Poursuivez le texte sur Josué Janavel et les Vaudois à partir de sa dernière phrase.

TEXTE PROPOSÉ:
--------

Mais s'ils restaient fidèles
à la pratique de leur foi, les Vaudois n'en
observaient pas moins strictement leurs devoirs
militaires. À cet effet, placées sur
les hauteurs ou gardant tous les passages, des
sentinelles ne cessaient de scruter l'horizon pour
y déceler l'approche de l'ennemi.
Les capitaines se retrouvaient entre
eux, probablement dans la cave indiquée par
la tradition. Léger, notre principal
informateur, mentionne ces conseils de guerre dans
lesquels, d'un commun accord, on préparait
la tactique de l'assaut, assignant à chacun
une tâche particulière. Et c'est
à cette occasion que s'exerçait
l'ascendant de Josué Janavel.
Le but était clair : chasser
l'ennemi des Vallées, reconquérir la
terre natale, réinstaller le peuple vaudois
dans sa patrie, y rétablir le culte de
l'Évangile, ou, pour employer l'expression
des chefs, « allumer le flambeau de la
vraie lumière de l'Évangile dans le
lieu de notre, naissance », afin d'y
remettre en honneur le devoir sacré de
l'adoration, mission fondamentale du peuple
vaudois. Janavel devait être non seulement le
promoteur et l'organisateur de cette campagne, mais
son réalisateur principal. Sans
prétendre au commandement de la petite
armée, il acquit de suite auprès de
ses collègues une autorité
indiscutée. Et c'est ainsi que, dès
son arrivée au Verné, l'on vit se
développer les éléments d'une
solide organisation militaire et que toutes les
initiatives successives portent l'empreinte
très nette de son génie.
C'est de l'examen des faits qu'il tirait
les lignes directrices de son action :
l'ennemi étant infiniment plus nombreux et
mieux armé, il convenait d'attaquer par
surprise les différents corps de troupe, de
les harceler jusque dans leurs réduits de la
plaine, de l'inquiéter, pour ne pas dire le terroriser,
par de
continuelles
entreprises militaires et civiles, de chercher
refuge et défense dans les rochers
imprenables des montagnes, de tenir bon
désespérément, jusqu'au jour
où le Duc se déciderait à
traiter et à concéder aux Vaudois,
avec la paix, la reconnaissance de leurs
droits.

--------

(Entrées de données)
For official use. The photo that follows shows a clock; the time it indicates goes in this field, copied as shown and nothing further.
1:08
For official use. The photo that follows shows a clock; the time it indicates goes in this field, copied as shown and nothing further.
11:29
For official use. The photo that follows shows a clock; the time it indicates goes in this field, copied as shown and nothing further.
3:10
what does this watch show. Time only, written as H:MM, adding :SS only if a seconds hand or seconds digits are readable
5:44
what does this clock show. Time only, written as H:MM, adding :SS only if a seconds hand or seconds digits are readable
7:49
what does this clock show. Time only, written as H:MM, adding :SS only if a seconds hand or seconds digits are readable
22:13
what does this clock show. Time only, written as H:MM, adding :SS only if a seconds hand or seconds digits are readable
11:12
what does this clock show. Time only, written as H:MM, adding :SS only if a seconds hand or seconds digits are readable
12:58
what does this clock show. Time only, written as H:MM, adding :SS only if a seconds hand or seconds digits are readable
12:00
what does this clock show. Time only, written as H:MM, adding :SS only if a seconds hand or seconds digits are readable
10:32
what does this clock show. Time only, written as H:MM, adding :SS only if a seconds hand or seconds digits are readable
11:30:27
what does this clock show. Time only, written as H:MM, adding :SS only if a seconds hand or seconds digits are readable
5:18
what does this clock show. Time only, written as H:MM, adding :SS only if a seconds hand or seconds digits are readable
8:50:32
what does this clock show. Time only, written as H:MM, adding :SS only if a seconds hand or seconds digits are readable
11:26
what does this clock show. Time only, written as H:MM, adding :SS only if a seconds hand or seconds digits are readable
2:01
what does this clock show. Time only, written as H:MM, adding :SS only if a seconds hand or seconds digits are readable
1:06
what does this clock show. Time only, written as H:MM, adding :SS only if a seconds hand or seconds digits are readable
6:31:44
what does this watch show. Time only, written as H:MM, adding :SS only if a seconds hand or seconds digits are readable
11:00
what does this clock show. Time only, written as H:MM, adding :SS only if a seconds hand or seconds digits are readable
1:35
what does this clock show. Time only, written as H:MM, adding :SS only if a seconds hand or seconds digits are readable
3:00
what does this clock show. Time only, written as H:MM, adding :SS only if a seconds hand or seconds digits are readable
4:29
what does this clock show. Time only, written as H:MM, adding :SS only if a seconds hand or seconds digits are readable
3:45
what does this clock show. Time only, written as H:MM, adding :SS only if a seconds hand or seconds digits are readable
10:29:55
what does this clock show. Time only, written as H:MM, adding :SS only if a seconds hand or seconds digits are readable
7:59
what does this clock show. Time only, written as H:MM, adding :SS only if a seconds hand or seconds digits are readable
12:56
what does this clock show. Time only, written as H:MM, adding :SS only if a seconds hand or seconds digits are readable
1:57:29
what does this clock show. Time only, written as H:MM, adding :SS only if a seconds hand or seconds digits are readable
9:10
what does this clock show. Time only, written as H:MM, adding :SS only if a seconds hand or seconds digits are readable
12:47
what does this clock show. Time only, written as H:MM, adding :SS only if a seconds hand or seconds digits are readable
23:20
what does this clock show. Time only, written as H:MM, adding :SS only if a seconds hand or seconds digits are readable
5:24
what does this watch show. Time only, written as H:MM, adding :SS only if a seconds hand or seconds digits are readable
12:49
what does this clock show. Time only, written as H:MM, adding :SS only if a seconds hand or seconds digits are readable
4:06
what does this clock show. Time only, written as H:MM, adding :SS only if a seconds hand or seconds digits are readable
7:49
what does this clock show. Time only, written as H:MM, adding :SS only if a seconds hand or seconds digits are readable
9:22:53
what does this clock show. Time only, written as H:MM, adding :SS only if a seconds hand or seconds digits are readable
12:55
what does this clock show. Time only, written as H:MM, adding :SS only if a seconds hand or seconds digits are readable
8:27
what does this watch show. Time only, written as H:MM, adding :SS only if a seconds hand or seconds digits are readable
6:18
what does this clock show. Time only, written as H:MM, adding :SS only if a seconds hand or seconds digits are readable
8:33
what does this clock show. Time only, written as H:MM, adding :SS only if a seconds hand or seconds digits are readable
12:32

--------

CORRIGÉ DE L'EXERCICE:
Pour réaliser ce plan, on s'en
tint à la tactique déjà
employée dans les combats de Rora :
division de la troupe en petites compagnies de
vingt à trente soldats, extrême
légèreté et rapidité de
marche et de déplacement ; progression
par groupes détachés, attaque
impétueuse et inopinée de
l'adversaire, de face ou de flanc. C'est ainsi que
pourrait être compensée la grande
infériorité numérique des
montagnards et que l'ennemi pris de terreur,
perdrait ses chances de résistance et se
réfugierait dans la fuite. Une semblable
tactique impliquait naturellement pour le chef
cette minutieuse connaissance du terrain, cette
promptitude d'observation et d'exécution, ce
courage équilibré et confiant qui
étaient les dons spécifiques de
Janavel ; de même, elle sous-entendait
chez les subordonnés une entière
acceptation de la discipline cette autonomie dans
les mouvements, cet esprit d'intelligente
compréhension et de collaboration, ce sens
du sacrifice, cette foi inébranlable, qui
sont qualités naturelles aux troupes
vaudoises.
Chaque matin, souvent dans la nuit
noire, on partait du Verné pour des
reconnaissances. Si longues et si dures qu'elles
fussent, les Vaudois conservaient intacte leur
vigueur physique, la fraîcheur de leurs
sentiments, l'élan de leur action. Une fois
les plans établis, ils étaient
impitoyables à l'égard de l'ennemi
déclaré. Comme ils avaient subi la
triste expérience de sa
férocité et se rappelaient le cruel
massacre des leurs, on les voyait abattre sans
hésitation tout ennemi armé. Ils
n'épargnaient que les prisonniers dont on
pouvait par échange ou rançon tirer
quelque avantage. De même que leurs maisons
et leurs biens avaient été pillés
et brûlés, de même ils pillaient
et brûlaient maison sons et bien des
adversaires, se procurant de la sorte vivres et
munitions. Au cours de chaque expédition,
ils retrouvaient ci reconnaissaient des objets, des
ustensiles, des instruments de travail ou des
bestiaux qui leur avaient été
volés lors du grand massacre. Aussi
estimaient-ils légitime cette
récupération un peu rude. Mais ils
épargnaient toujours les êtres
faibles, désarmés et non combattants.
En dépit des massacres dont leurs familles
avaient été victimes, ils ne
touchaient jamais aux enfants, aux vieillards ou
aux femmes. Une seule d'entre elles tomba au cours
de l'assaut de Saint Second, et ce fut par suite
d'une méprise ; ils en
exprimèrent leur regret. N'allons pas en
déduire qu'ils n'aient jamais
entraîné de prisonnières. Mais
on verra plus tard Janavel insister très
fermement sur ce point dans ses Instructions :
« Vous prendrez bien garde, en toutes
rencontres et combats, de réserver le sang
innocent, soit ceux qui sont incapables de vous
faire du mal, afin, que Dieu n'en soit
offensé et pour n'être pas
obligés d'en répondre devant son
tribunal au jour du jugement »...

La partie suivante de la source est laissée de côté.